Adattare il metodo alla propria situazione
La regola 50-30-20 non è un metodo rigido, ma si può adattare alle proprie necessità. Chi ha una famiglia numerosa o abita in una città dove il costo della vita è mediamente più alto, ad esempio, può applicare la regola del 60-20-20 e utilizzare un 10% in più per le spese essenziali.
Chi vive la vita reale sa che le percentuali "imposte" dalla regola non possono calzare a pennello in ogni situazione. Per evitare di scoraggiarti dopo poco, o di non provarci nemmeno, allora, puoi cercare di adattare le percentuali alla singola situazione. Il 50% può diventare 60% e il 20% scendere a 15%-10%.
L'importanza dell'investimento nella formazione
Un aspetto spesso trascurato è l'investimento in se stessi: una quota intorno al 10% dello stipendio andrebbe destinata alla propria formazione, per crescere non solo come lavoratori ma anche come persone. Attenzione però a dove prenderla: non è un quarto capitolo che si aggiunge ai tre della regola, altrimenti i conti arriverebbero al 110%. La formazione sta dentro il 30% dei desideri, se la si vive così, oppure dentro il 20% destinato al futuro, se la si considera un investimento.

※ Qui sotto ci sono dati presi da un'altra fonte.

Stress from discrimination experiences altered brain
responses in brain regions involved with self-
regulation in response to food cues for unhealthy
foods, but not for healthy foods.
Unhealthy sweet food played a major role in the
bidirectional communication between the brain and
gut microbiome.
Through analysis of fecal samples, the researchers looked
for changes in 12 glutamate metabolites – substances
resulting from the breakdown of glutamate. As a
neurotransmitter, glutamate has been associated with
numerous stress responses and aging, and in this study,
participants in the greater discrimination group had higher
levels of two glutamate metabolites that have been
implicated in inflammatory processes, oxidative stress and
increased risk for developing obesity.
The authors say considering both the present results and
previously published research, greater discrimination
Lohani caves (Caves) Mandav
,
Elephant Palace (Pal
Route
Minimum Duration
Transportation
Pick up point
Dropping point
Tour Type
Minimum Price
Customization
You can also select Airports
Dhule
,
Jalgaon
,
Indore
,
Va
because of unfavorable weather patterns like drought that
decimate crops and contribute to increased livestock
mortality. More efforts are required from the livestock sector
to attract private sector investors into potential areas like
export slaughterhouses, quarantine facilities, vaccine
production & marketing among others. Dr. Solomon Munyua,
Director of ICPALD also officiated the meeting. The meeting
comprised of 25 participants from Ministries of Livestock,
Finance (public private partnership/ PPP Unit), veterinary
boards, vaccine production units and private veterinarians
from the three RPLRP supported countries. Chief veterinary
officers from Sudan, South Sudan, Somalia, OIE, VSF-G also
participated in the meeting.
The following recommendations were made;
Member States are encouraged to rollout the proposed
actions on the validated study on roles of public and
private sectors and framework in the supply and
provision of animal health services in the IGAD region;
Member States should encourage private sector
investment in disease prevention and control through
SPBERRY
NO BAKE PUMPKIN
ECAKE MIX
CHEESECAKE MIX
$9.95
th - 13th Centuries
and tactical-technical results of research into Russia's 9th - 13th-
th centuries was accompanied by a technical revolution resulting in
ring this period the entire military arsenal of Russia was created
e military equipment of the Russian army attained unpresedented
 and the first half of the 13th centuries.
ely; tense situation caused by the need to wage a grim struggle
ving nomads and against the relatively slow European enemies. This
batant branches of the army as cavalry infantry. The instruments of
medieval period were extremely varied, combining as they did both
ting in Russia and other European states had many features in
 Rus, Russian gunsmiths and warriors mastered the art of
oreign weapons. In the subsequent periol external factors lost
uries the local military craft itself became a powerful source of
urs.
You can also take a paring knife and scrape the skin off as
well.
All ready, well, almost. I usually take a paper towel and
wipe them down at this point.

Checklist per una gestione intelligente dello stipendio
- Risparmia subito dopo l'accredito dello stipendio, non a fine mese
- Applica la regola 50-30-20 come base, adattandola alla tua situazione
- Automatizza il risparmio con salvadanai digitali o bonifici automatici
- Tieni traccia di tutte le entrate e uscite mensili
- Destina almeno il 10% alla formazione personale
- Crea un fondo di emergenza pari a 3-6 mesi di spese essenziali
- Rivedi periodicamente il tuo budget e adattalo ai cambiamenti
Gestire lo stipendio in modo efficiente rappresenta una delle sfide più frequenti nella vita adulta e lavorativa, ma esistono alcune strategie semplici ed efficaci per vivere la gestione del denaro senza ansia, garantendo sia la copertura delle necessità che il raggiungimento di obiettivi futuri. Avere un piano chiaro su come suddividere le entrate mensili permette non solo di evitare spiacevoli sorprese, ma anche di godere serenamente dei propri guadagni destinando spazio sia al risparmio sia allo svago.